Reputation: 2757
Is there a way to get page source from specified url syncronously? The problem is that I have a long list of urls (like a 1000 of them) to fetch and parse, and doing it in a loop in a callback is quite painful, because it simultaneously start all fetchUrl functions, and parses it according to code in callback.
Preferebly I would like to be able to:
Currently I use fetch package to get url source and cheerio for parsing.
Upvotes: 0
Views: 364
Reputation: 14696
Sync I/O and Node don’t mix. If you really want to do this sync, you’re not gaining anything by using Node—it’s not even really possible. You could use Ruby instead.
The other answers are the correct way to do this on a production server. You should be submitting the requests to some kind of queue which can limit concurrency so you aren’t trying to make 1000 connections all at once. I like batch for this.
If this isn’t for production and you can use an unstable version of Node, you can get the sync-style syntax using co which uses generators to stop execution in the middle of a function via the yield
keyword:
var co = require('co'),
request = require('co-request'),
cheerio = require('cheerio');
var urls = [];
for (var i = 0; i < 10; i++)
urls.push('http://en.wikipedia.org/wiki/Special:Random');
co(function * () {
for (var i = 0; i < urls.length; i++) {
var res = yield request(urls[i]);
console.log(cheerio.load(res.body)('#firstHeading').text());
}
})();
Run with:
node --harmony-generators random.js
Or use regenerator:
regenerator -r random.js | node
Upvotes: 1
Reputation: 7155
using async.queue
,request
,cheerio
here is a basic approach to your problem using async.queue
var Concurrency = 100; // how many urls to process at parallel
var mainQ =async.queue(function(url,callback){
request(url,function(err,res,body){
// do something with cheerio.
// save to disk..
console.log('%s - completed!',url);
callback(); // end task
});
},Concurrency);
mainQ.push(/* big array of 1000 urls */);
mainQ.drain=function(){
console.log('Finished processing..');
};
Upvotes: 2
Reputation: 707158
Node's architecture and responsiveness as a web server depends upon it not doing synchronous (e.g. blocking) network operations. If you're going to develop in node.js, I'd suggest you learn how to manage asynchronous operations.
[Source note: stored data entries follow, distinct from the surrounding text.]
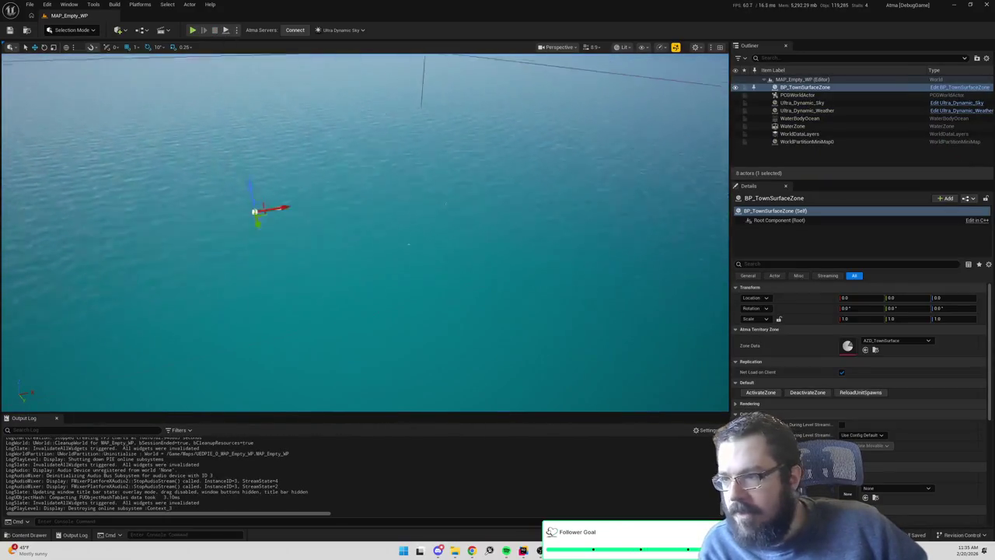
pyautogui.moveTo(712, 297); pyautogui.dragTo(712, 296)
pyautogui.click(762, 392)
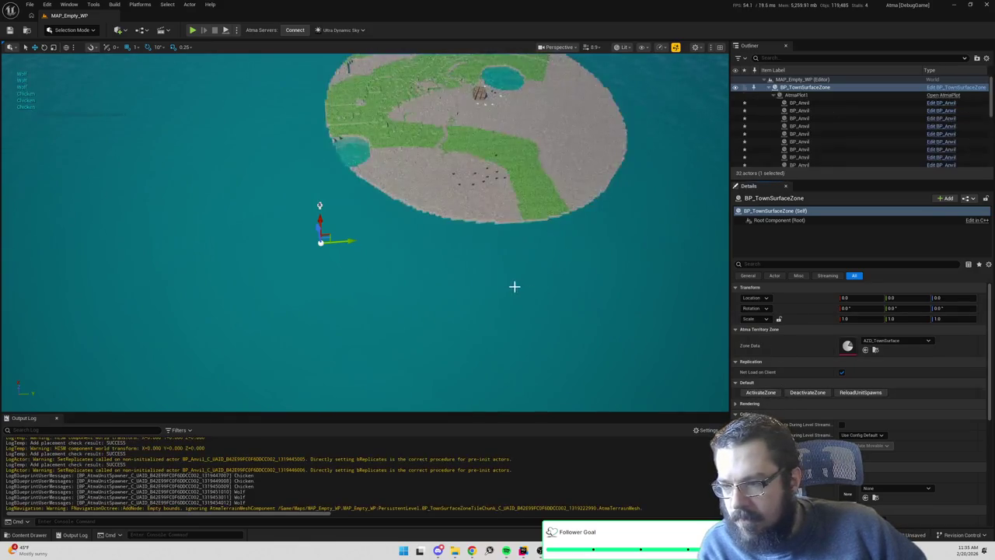
pyautogui.moveTo(513, 284); pyautogui.dragTo(513, 284)
pyautogui.scroll(10, 385, 318)
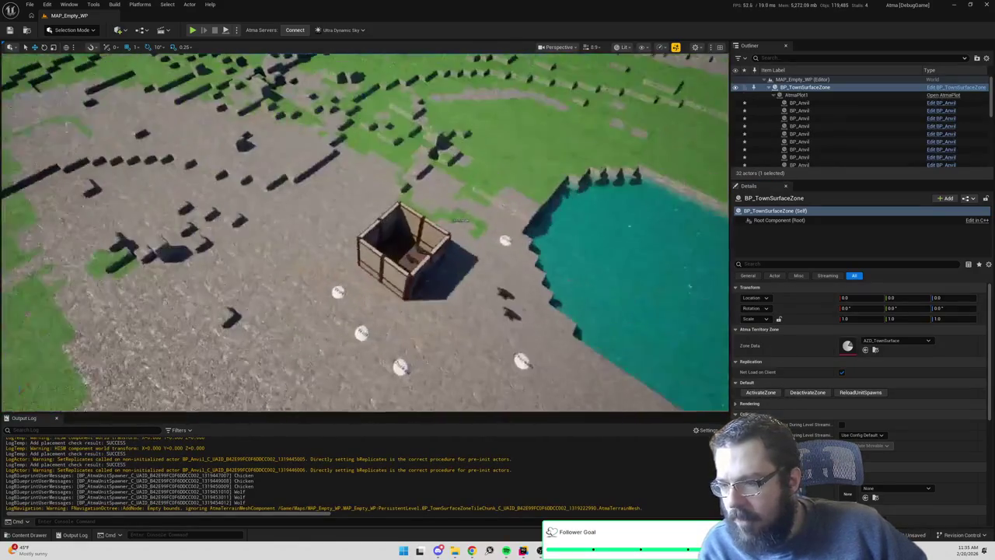
# Open KPA_Door, BP_Anvil and KPA_Anvil from the content browser, then deactivate the town surface zone
pyautogui.press('ctrl+space')
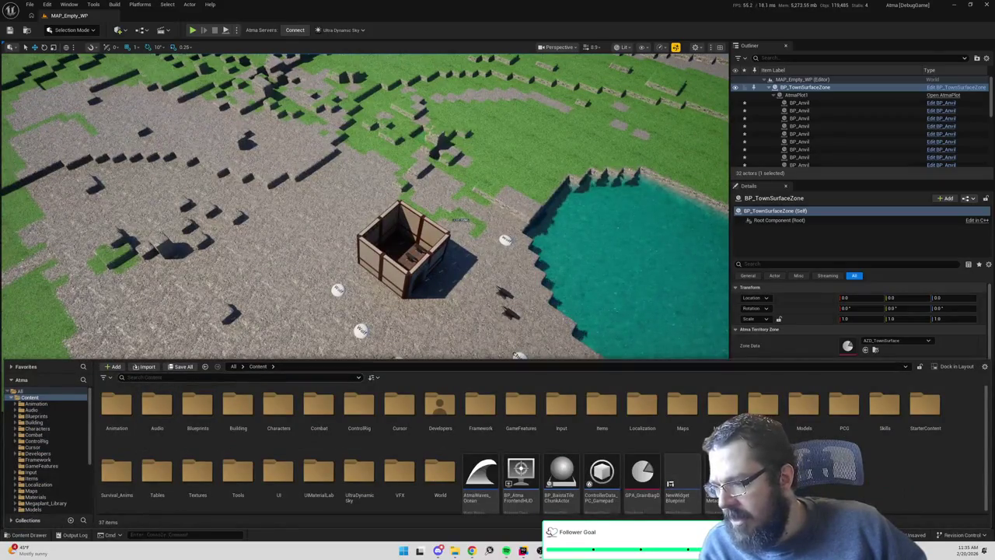
pyautogui.write('door')
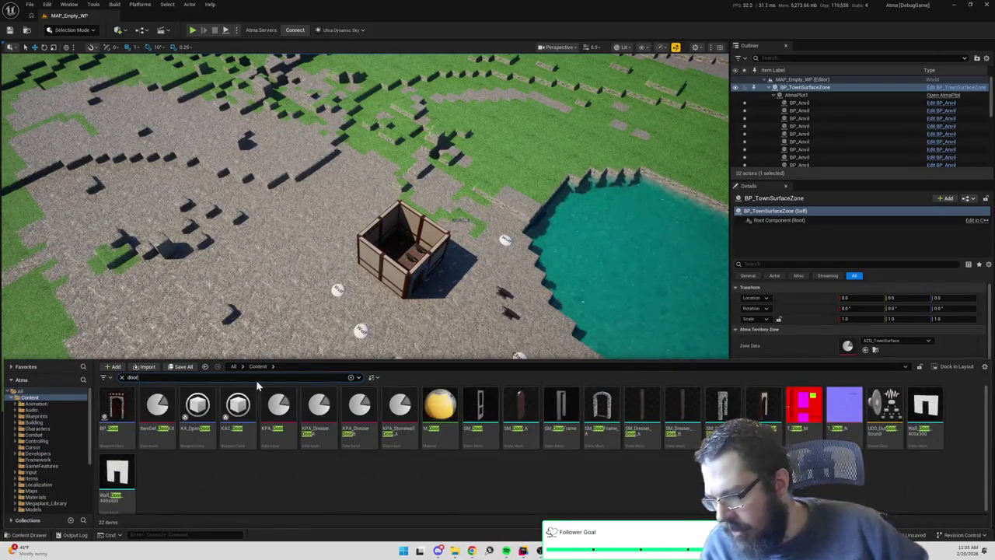
pyautogui.doubleClick(279, 416)
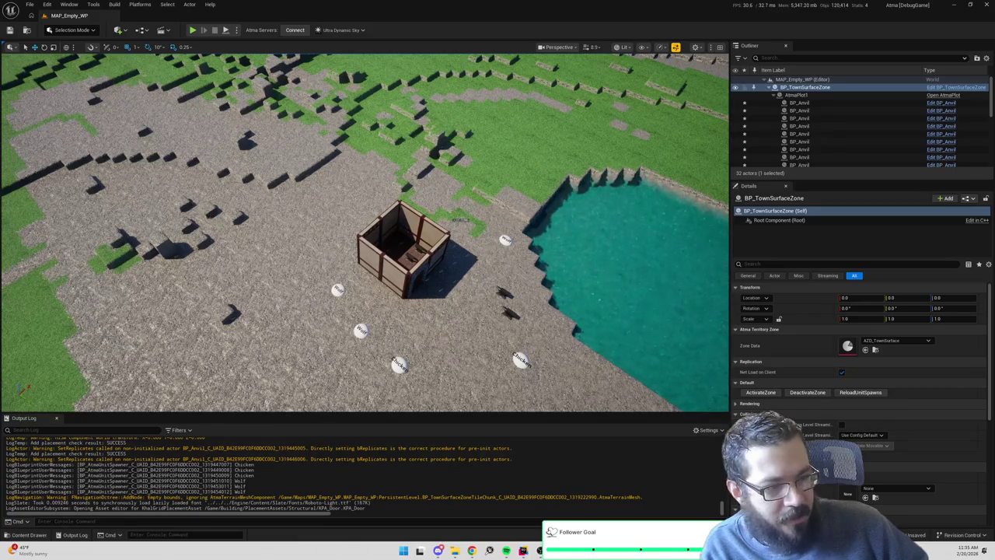
pyautogui.press('ctrl+space')
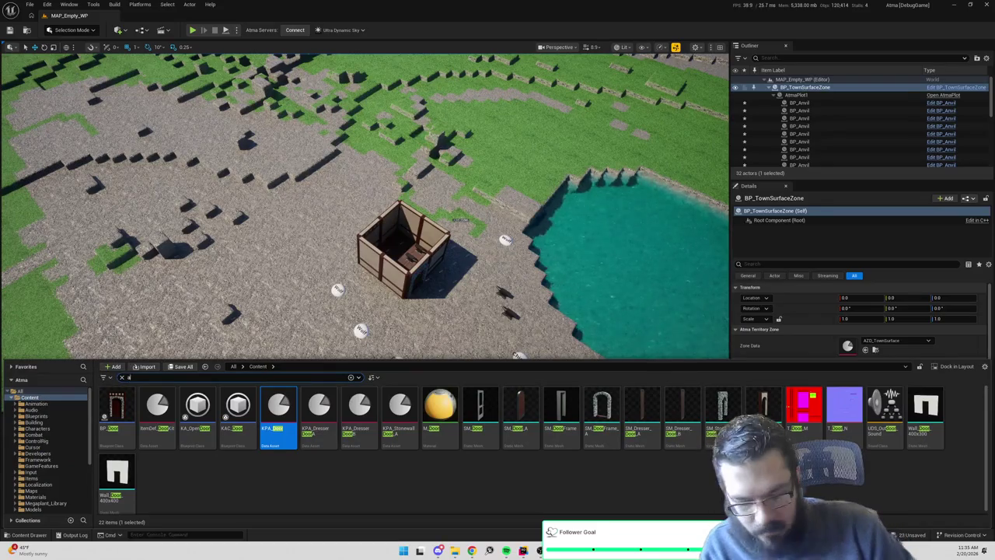
pyautogui.doubleClick(117, 412)
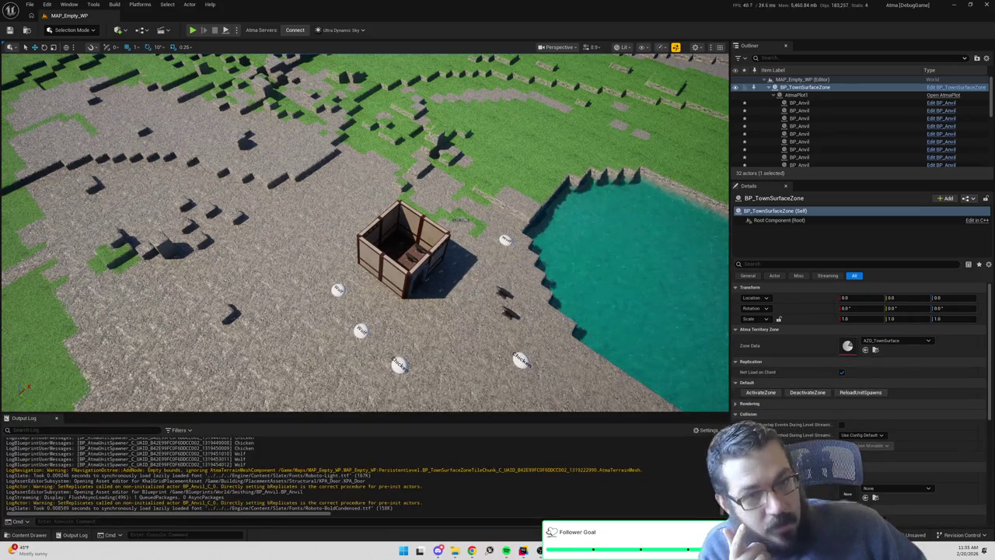
pyautogui.press('ctrl+space')
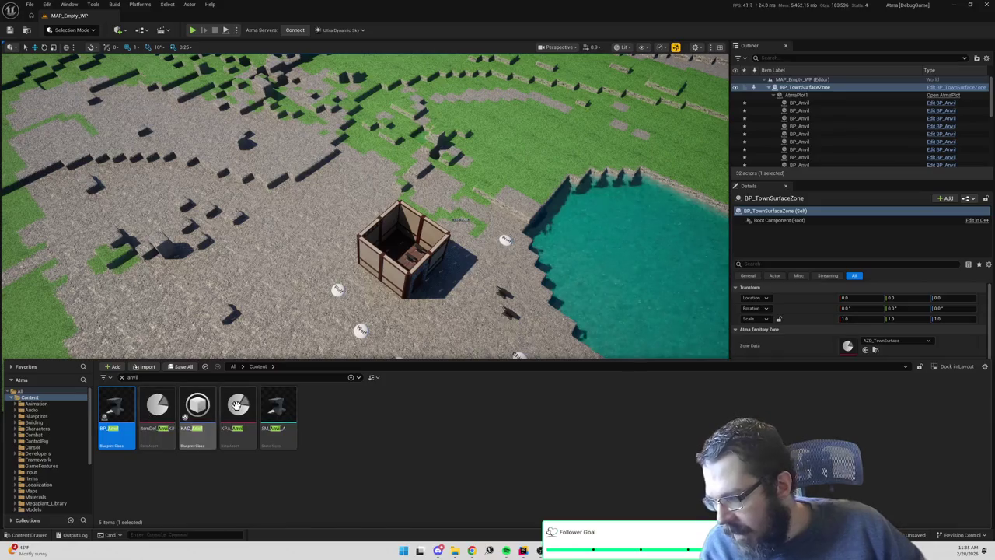
pyautogui.doubleClick(238, 408)
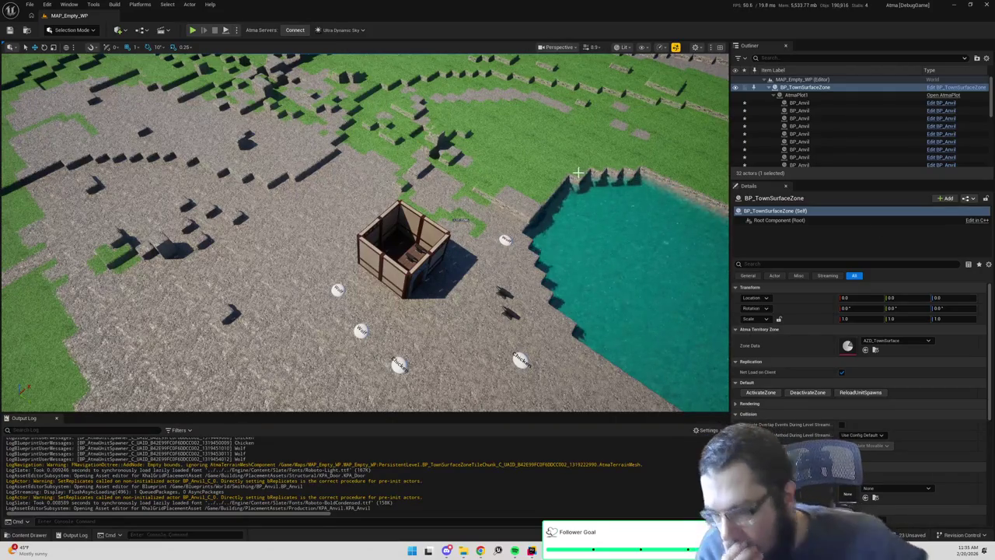
pyautogui.click(816, 394)
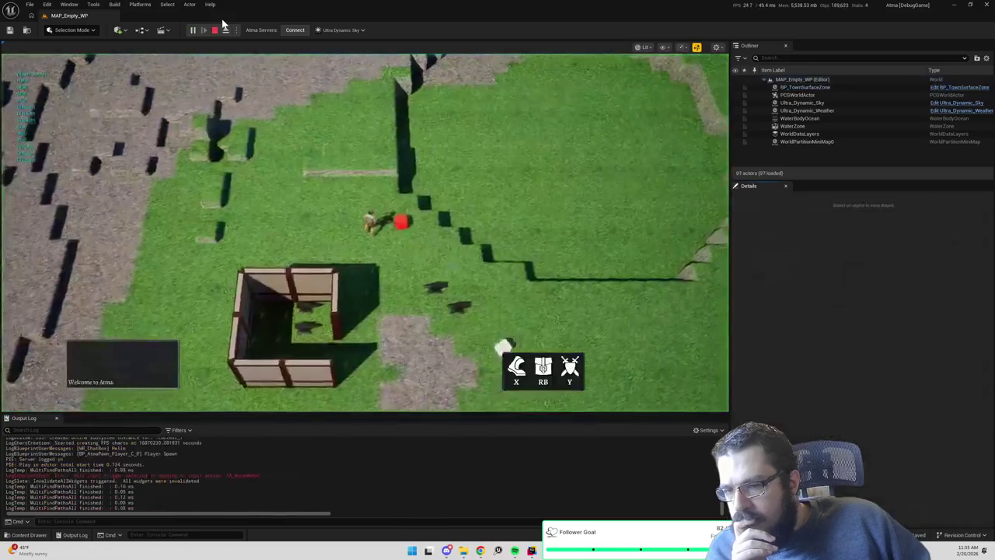
# Eject from the running game with F8 and select the door in the first town zone
pyautogui.click(362, 161)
Here's a design pattern for running serialized async operations:
function processURLs(arrayOfURLs) {
var i = 0;
function next() {
if (i < arrayOfURLs.length) {
yourAsyncOperation(arrayOfURLS[i], function(result) {
// this callback code runs when async operation is done
// process result here
// increment progress counter
++i;
// do the next one
next();
});
}
}
next();
}
For better end-to-end performance, you may actually want to let N async operations go at once rather than truly serialize them all.
You can also use promises or any of several async management libraries for node.js.
Upvotes: 1